Department of Microbiology and Immunology, College of Veterinary Medicine, Cornell University, Ithaca, New York 14853-6401
Received 15 June 2007/ Returned for modification 26 July 2007/ Accepted 17 September 2007
Chemokines play an important role in inflammation and infection due to their ability to recruit cells of innate and adaptive immunity. Here we examined mouse macrophage chemokine responses during intracellular infections with high- and low-virulence Toxoplasma gondii strains. The high-virulence type I strain RH induced a large panel of CC-type chemokines, whereas responses elicited by strains PTG (type II) and M7741 (type III) were much weaker.
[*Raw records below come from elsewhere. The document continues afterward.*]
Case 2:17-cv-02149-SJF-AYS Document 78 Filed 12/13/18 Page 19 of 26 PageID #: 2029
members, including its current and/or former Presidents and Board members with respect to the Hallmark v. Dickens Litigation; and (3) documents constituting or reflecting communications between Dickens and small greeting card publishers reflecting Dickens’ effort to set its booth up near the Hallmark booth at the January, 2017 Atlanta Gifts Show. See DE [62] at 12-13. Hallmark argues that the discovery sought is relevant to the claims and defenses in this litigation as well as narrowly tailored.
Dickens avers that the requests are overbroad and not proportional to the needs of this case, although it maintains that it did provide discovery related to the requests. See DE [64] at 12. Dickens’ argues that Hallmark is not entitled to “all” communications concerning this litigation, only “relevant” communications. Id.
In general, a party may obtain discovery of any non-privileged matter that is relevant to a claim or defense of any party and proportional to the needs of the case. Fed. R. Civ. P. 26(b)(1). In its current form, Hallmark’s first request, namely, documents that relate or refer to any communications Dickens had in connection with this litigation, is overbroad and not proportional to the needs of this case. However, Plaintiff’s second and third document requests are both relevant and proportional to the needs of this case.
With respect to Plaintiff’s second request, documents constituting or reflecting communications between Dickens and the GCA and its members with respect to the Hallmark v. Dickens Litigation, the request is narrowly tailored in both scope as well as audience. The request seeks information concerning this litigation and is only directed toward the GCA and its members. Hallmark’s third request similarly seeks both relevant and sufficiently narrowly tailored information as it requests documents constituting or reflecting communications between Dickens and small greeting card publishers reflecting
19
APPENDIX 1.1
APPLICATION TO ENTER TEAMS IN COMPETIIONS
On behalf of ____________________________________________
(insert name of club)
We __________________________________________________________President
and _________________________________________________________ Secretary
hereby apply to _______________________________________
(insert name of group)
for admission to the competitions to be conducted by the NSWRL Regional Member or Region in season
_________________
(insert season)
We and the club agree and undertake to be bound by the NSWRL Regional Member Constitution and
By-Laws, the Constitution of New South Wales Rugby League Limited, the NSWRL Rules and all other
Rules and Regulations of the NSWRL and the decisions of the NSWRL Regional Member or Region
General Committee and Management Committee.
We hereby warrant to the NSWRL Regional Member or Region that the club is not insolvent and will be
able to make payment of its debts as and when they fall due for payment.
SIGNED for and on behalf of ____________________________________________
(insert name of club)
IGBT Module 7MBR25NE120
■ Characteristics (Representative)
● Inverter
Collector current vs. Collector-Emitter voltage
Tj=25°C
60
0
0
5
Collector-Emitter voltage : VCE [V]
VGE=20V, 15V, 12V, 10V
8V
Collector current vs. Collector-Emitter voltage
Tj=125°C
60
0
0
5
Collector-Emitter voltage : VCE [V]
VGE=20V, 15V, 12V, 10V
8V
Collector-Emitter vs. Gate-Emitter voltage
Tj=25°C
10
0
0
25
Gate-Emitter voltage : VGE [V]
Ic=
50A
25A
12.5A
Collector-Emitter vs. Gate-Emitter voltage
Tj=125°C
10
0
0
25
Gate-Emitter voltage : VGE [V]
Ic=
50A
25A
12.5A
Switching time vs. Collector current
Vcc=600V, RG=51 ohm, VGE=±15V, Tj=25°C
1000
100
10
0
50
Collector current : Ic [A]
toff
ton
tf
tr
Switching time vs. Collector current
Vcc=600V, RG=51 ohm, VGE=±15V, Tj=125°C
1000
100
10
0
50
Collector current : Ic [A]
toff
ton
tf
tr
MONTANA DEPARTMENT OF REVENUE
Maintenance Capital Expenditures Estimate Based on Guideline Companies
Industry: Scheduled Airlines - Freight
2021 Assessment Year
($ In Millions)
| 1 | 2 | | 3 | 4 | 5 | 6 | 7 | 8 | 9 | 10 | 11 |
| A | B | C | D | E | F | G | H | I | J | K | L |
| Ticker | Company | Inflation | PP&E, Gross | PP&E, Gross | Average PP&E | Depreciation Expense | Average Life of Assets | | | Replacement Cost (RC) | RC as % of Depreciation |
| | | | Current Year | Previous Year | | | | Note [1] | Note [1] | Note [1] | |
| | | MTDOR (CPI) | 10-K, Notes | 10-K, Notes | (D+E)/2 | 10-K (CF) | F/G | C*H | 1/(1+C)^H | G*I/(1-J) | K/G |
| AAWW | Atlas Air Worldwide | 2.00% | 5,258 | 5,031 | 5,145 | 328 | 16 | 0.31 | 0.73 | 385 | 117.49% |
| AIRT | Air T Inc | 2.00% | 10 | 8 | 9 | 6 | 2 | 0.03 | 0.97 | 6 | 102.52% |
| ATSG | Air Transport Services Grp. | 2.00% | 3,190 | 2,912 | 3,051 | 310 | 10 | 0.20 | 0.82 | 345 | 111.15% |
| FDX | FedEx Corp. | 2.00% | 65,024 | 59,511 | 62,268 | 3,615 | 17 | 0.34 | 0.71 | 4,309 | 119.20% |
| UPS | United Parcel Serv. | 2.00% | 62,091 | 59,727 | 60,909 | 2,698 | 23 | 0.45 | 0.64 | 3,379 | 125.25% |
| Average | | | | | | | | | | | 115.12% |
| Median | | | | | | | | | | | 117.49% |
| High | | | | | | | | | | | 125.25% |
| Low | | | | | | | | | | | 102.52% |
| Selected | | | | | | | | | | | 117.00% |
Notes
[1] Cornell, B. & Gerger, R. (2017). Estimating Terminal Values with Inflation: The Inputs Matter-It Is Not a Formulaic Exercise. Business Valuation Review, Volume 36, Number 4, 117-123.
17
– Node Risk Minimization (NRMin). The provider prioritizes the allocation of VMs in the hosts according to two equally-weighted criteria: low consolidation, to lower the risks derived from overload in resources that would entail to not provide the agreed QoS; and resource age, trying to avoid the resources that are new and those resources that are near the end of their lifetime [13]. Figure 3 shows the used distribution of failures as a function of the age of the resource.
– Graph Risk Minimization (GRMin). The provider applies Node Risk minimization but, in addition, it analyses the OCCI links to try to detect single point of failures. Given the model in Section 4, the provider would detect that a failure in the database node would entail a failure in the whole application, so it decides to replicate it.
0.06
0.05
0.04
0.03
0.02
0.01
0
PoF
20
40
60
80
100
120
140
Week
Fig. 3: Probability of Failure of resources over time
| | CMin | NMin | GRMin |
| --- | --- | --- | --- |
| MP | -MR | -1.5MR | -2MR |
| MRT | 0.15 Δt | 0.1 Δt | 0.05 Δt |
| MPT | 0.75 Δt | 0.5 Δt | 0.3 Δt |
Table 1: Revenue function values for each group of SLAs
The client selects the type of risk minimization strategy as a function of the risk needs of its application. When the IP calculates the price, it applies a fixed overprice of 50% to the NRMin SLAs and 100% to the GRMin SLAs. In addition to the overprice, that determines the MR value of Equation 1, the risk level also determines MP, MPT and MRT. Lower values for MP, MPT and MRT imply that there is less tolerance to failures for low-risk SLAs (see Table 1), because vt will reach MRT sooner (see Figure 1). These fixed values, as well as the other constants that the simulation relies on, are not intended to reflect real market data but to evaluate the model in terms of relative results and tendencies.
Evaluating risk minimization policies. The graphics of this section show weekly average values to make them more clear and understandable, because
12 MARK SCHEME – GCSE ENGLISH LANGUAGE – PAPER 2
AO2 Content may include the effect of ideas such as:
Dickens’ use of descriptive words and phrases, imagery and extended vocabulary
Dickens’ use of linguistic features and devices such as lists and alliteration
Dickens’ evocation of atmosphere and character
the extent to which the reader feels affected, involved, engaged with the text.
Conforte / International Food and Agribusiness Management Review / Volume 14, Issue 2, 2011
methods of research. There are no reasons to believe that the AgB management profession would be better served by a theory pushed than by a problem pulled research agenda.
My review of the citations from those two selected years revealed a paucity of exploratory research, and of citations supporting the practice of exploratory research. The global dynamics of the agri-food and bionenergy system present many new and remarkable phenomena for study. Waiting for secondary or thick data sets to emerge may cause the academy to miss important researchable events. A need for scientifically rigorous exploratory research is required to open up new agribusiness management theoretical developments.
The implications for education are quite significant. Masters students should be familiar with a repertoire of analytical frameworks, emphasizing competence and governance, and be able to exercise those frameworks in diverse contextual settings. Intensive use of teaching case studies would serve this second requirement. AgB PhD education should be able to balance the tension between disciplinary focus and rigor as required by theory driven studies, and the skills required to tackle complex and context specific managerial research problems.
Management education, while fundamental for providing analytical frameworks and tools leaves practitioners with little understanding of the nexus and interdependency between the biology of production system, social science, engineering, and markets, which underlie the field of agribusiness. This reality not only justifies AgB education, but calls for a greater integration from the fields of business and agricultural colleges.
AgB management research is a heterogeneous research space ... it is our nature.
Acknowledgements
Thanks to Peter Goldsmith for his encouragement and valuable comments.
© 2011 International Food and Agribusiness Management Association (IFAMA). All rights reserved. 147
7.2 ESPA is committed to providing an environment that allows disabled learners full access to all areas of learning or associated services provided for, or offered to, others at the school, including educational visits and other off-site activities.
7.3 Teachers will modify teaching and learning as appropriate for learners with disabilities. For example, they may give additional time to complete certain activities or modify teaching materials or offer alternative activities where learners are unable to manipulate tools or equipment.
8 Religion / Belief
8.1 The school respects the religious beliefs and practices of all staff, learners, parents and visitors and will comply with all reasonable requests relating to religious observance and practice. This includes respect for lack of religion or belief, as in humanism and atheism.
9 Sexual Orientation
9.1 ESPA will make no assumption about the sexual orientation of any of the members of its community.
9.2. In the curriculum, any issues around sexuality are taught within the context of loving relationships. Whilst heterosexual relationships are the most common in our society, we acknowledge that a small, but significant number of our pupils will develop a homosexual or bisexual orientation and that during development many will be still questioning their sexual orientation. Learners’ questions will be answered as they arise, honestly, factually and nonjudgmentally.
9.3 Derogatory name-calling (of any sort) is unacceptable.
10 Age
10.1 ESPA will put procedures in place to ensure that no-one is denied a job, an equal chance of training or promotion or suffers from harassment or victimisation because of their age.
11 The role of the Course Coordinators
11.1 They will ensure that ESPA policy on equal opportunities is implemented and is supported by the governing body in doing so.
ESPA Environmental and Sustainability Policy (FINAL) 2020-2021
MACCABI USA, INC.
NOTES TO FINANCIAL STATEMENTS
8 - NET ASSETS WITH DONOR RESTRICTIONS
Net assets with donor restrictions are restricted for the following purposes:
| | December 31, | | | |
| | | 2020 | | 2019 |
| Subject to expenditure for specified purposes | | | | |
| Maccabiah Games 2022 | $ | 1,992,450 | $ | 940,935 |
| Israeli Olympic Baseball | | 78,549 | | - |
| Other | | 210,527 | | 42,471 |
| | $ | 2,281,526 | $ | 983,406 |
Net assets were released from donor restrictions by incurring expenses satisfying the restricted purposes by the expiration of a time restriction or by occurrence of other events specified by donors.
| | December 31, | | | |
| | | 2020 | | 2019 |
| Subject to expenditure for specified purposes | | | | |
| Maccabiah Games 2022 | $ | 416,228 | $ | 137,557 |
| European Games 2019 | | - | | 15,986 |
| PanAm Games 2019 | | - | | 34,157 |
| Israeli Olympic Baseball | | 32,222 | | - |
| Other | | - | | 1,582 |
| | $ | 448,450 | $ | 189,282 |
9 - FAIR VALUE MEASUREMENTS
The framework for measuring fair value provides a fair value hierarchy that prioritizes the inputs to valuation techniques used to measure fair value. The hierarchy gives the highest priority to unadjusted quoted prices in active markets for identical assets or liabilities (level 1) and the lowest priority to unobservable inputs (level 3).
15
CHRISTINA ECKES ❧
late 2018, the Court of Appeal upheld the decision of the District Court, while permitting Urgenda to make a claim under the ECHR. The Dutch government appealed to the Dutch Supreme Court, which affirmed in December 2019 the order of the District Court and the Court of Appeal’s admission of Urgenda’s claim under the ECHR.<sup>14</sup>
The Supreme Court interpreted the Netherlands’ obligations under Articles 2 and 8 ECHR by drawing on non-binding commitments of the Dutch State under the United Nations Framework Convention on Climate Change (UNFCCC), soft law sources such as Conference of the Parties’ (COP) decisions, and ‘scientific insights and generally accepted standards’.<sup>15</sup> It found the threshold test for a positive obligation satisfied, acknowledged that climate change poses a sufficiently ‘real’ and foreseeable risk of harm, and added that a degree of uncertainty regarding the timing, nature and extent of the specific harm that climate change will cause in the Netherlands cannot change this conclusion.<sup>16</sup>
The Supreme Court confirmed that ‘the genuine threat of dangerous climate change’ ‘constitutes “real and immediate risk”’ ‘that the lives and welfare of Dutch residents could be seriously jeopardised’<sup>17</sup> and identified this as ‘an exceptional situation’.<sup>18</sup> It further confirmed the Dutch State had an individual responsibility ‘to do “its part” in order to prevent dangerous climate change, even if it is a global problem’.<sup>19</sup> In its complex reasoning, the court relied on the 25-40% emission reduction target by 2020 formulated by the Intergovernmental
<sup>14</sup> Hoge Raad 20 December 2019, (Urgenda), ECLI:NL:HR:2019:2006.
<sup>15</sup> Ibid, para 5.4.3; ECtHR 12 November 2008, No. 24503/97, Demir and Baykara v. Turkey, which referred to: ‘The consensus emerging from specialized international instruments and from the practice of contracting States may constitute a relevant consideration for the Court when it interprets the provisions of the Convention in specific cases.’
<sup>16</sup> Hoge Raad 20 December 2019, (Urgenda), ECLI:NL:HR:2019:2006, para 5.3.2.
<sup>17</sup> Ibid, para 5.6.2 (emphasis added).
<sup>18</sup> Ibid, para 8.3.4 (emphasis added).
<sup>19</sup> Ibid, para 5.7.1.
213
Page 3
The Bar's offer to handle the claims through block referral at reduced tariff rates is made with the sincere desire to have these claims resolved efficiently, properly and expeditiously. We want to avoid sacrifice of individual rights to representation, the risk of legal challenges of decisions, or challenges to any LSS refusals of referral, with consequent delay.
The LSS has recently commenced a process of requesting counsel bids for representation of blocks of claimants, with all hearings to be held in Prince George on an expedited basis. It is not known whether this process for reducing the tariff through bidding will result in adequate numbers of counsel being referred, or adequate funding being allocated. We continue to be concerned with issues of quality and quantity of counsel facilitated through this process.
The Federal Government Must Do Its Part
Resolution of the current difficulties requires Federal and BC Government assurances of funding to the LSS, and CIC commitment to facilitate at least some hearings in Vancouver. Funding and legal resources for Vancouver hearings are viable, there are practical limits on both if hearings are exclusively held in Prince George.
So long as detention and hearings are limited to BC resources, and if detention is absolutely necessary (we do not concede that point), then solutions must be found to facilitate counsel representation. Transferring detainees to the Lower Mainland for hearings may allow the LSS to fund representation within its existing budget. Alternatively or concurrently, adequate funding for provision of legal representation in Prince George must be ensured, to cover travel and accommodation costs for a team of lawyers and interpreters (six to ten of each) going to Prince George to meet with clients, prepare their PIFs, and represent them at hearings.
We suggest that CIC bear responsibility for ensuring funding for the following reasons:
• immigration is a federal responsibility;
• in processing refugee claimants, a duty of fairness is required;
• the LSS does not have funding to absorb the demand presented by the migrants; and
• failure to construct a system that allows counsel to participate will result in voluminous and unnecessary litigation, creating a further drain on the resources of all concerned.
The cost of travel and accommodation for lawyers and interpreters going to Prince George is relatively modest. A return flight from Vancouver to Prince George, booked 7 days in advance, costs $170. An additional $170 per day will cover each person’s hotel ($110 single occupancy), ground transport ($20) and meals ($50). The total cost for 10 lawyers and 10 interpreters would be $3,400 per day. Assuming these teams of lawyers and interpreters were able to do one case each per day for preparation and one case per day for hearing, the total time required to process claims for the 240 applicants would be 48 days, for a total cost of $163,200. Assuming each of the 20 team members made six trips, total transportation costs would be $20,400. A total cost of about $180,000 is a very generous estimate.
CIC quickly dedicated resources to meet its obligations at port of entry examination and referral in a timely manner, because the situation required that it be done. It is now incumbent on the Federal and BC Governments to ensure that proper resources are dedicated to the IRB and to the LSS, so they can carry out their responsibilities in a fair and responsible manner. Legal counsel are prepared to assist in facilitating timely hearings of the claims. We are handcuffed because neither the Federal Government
Strikingly, the T. gondii-induced chemokine response occurred independently of signaling through the Toll-like receptor adaptor MyD88. Instead, production of chemokines during infection was heavily dependent upon phosphoinositide-3-kinase signaling pathways. Because infection with type I strains such as RH results in an uncontrolled proinflammatory cytokine response, we hypothesize that this virulence phenotype is a consequence of early strong induction of chemokines by type I, but not type II or III, Toxoplasma strains.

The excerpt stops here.